The winter does not cause great changes in waters
The conditions in water systems change less
over the seasons than the conditions in terrestial ecosystems. See
also:
Freezing of waters!
Lakes usually freeze by the middle of October In Lapland. In Central Finland, small lakes freeze at the end of November and the middle parts of big lakes at the end of December. Lakes stay frozen in Lapland for about seven months (e.g. Inarinjärvi 216 days and Kilpisjärvi 228 days) and in Southern Finland for about five months (e.g. Päijänne/Tehi 130 days).
The thickness of ice cover is about 60-70
cm in the lakes in Central Finland, but during a cold winter, the
thickness may rise up to even one metre. In running waters,
some slush ice and ground ice may be formed. See also: Rapids in the winter!

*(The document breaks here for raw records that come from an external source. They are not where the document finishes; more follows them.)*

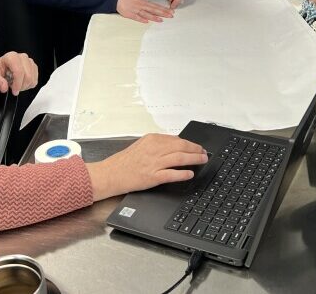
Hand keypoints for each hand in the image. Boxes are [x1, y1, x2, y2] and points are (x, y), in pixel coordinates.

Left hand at [0, 52, 38, 96]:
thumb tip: (4, 88)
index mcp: (11, 57)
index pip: (19, 71)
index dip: (18, 83)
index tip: (14, 91)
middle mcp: (22, 57)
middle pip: (28, 76)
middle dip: (21, 86)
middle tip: (14, 89)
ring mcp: (29, 61)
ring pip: (32, 78)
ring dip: (25, 86)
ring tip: (16, 85)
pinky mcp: (33, 67)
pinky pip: (35, 80)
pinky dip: (29, 85)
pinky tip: (21, 83)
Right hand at [85, 134, 207, 200]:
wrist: (111, 174)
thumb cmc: (125, 161)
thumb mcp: (141, 146)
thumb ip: (157, 145)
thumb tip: (176, 145)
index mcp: (152, 140)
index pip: (176, 139)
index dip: (190, 143)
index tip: (197, 147)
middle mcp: (154, 149)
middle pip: (181, 147)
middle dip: (195, 150)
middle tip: (204, 153)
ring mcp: (154, 163)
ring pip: (180, 158)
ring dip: (194, 159)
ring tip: (202, 160)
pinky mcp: (152, 177)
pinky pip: (171, 174)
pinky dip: (183, 174)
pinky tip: (190, 174)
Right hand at [116, 0, 173, 22]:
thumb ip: (143, 4)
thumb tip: (149, 7)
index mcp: (143, 1)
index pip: (156, 6)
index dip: (163, 9)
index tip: (170, 11)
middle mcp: (140, 5)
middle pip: (154, 10)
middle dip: (163, 13)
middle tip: (171, 15)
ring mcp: (135, 9)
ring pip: (146, 14)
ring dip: (154, 17)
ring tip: (161, 20)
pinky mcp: (129, 13)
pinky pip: (136, 17)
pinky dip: (141, 19)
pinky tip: (147, 21)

Water resources diminish as the winter
progresses. Small brooks may dry out completely in the late winter.
Water in the winter stays at even temperature
In lakes, different layers of water blend in the
spring and in the autumn. The blending is called spring turnover and
autumn turnover. See also: The hydrological cycle!
In the winter, the water
temperature is almost the same - about +4°C - all the way from
the surface to the bottom. Immediately under the ice, however, the
water is colder (about 0 - +4°C).
In the North (mainly in Lapland), the water temperatures,
immediately after the lake has frozen, are slightly higher
(e.g. in Inarinjärvi and in Kevojärvi +3.1°C) than they are in the
South (e.g. in Näsijärvi +1.6°C and in Pielinen/Nurmes +2.5°C). This
is because the waters in Lapland freeze soon after the water
temperature drops below +4°C and therefore, the water remaining
under the ice is warmer than in the South.

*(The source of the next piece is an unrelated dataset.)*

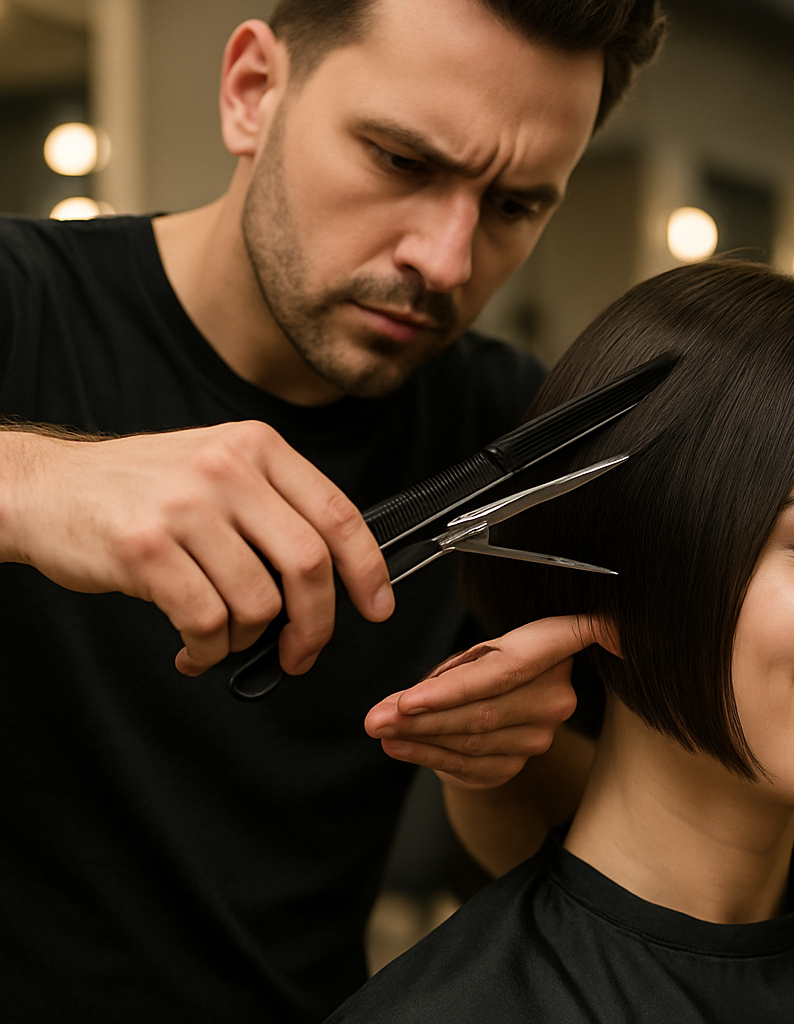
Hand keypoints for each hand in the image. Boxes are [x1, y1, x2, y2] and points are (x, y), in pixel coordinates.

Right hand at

In the summer, the cold (=heavy) water lies deeper
and the water in the surface is warm. The layer in which the water
temperature abruptly changes is called a thermocline.
It is dark under the ice and snow
Only a few percent of the light in the air gets
under the ice. Light can easily permeate through snowless, clear
ice, but a snow layer on the ice
prevents the light from getting into the water. As water itself
binds light, it is very dark deeper in the water.
Breaking up of the ice and a flood in Iijoki River
in the spring 1999.
Ice and snow covers prevent the exchange of gases
Immediately after the autumn turnover, there is
plenty of oxygen in the whole body of water.
Organisms use oxygen also in the winter although their
vital functions (e.g. breathing) are weak, and there are a lot less
organisms than there are in the summer. The oxygen production of
water plants and phytoplankton is nearly non-existent. See also: Oxygen in water!
If the ice and snow covers are thick, oxygen may run short
or completely run out, especially in shallow lakes and ponds.
Places where the current is strong and the water stays unfrozen
throughout the winter are important to the oxygen economy of
water organisms, and therefore to the nutrient economy as
well. And surely, lighting is not without significance, either!
The amount of nutrients increases
Nutrient concentrations (e.g. phosphorus and
nitrogen) usually increase in the winter (see the picture
above). This is because the consumption of nutrients is low
(there are few organisms and their vital functions are weak), but
still some breakdown of organic matter occurs, if not much. In
addition, the oxygen deficiency / lack of oxygen in the hypolimnion
releases nutrients from the ground sludge.
In the spring, the amount of nutrients (e.g. phosphorus and nitrogen) decreases in surface water because the production of phytoplankton has increased significantly.